En cambio, optar por la reclamación hace crecer a la persona en la virtud de la templanza, repara la injusticia sufrida y soluciona el conflicto. La indignación es un vicio; la reclamación, una virtud.
En el conflicto anecdótico, al que se ha hecho referencia, se siguió la peor parte. Todos se indignaron, pero nadie reclamó. Todos perdieron, pero nadie ganó. Los únicos que en verdad crecieron fueron la injusticia e impotencia humanas.
En realidad, en nadie compareció la mansedumbre. De haberlo hecho, el conflicto se habría resuelto antes, más y mejor.

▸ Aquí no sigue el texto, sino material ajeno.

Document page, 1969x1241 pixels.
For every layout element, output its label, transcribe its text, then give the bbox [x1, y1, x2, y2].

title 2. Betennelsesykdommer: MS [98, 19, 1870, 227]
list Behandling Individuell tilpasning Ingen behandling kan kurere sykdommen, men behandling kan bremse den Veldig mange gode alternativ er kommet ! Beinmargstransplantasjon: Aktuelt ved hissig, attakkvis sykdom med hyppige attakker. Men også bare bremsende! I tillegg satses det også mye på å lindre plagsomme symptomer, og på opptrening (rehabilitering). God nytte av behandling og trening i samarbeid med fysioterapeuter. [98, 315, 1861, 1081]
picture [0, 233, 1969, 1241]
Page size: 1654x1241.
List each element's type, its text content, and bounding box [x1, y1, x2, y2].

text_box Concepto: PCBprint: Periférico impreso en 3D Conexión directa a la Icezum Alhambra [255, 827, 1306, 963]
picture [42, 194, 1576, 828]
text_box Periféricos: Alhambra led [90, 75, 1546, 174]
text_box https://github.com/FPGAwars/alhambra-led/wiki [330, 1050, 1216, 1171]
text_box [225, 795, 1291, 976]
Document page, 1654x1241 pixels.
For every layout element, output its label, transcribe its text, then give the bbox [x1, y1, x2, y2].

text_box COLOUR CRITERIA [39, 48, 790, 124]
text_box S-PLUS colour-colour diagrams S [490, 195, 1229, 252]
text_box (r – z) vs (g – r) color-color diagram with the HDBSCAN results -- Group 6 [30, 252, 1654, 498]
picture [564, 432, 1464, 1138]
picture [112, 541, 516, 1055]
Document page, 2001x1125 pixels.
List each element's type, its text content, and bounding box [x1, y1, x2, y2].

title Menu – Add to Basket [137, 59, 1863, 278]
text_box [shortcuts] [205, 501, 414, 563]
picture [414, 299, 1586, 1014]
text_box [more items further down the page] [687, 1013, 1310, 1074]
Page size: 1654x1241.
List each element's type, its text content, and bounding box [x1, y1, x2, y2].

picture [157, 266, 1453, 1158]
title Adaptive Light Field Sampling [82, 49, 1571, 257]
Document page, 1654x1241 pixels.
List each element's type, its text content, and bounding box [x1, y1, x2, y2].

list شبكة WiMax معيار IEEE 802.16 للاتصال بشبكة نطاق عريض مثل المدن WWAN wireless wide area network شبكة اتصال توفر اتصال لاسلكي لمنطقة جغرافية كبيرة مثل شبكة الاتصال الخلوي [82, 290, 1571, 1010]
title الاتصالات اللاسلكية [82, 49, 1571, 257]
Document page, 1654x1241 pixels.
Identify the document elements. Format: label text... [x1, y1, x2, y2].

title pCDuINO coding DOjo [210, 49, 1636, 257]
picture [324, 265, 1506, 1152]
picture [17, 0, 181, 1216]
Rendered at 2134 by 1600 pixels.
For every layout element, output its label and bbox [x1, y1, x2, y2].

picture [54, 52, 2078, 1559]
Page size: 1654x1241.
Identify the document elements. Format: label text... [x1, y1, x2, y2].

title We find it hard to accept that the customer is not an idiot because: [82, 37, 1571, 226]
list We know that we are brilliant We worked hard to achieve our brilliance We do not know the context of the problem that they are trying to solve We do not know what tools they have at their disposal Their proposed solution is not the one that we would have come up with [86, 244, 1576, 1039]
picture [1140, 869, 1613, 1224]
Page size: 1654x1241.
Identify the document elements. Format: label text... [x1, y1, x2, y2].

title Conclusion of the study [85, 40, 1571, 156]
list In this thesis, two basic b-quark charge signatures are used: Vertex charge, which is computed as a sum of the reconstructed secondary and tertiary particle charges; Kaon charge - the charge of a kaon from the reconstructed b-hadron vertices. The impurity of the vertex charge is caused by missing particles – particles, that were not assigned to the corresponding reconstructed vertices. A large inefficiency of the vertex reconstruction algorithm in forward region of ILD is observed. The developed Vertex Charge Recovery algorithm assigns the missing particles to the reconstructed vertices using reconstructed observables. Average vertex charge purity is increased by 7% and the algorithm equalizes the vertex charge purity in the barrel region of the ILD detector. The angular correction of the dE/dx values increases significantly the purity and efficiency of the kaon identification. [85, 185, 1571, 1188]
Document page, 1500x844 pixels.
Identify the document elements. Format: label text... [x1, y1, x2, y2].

Pues, como escribe San Gregorio Magno, «la razón hace frente al mal con gran acometividad si la ira contribuye poniéndose de su parte» (Moralia in Job 5, 45). Pero es preciso que la indignación se ponga de parte de la razón, es decir, que actúe como una vis a tergo inspiradora y energizante de la razón, a fin de superar los conflictos, de acuerdo con la justicia.
Para reclamar es preciso reconducir la indignación y embridar la ira, de manera que la razón nos conduzca a puerto seguro. Reclamar es aquí sinónimo de atemperar (templar, templanza) la indignación y moderarla, de forma que se subordine a la razón, y no al contrario. Exige un esfuerzo mucho más costoso que el de indignarse. Reclamar es apoyarse en la indignación de cuya energía tanto se precisa y reconducirla hacia donde es debido.
La indignación por una causa justa forma parte de la mansedumbre. La persona inhibida no es mansa, especialmente si su comportamiento se agota en la mera indignación. La persona que vive la mansedumbre no es la que se inhibe frente a la injusticia, sino la que se hace violencia a ella misma y transforma la indignación en reclamación.
La persona inhibida la que sólo se indigna no es por eso más templada ni más fuerte, aunque sí puede ser más perezosa y estar cautivada (des-templada) por su comodidad. La persona mansa, en cambio, reprime la fuerza inicial de la indignación, la transforma y la pone al servicio de la justicia. Por eso soluciona los problemas. Por eso mismo también, la persona mansa queda justificada, mientras que la persona que sólo se indigna no.
La mansedumbre, contra lo que algunos opinan, no es una virtud de los débiles sino de los fuertes. Una virtud que mejora la salud física y psíquica, pues destila ese buen humor que adorna a las personas que son capaces de reírse de ellas mismas y de cuanto les sucede. Tal vez porque saben que si no contribuyen a solucionar los problemas fortaleza es porque forman parte de ellos con su debilidad.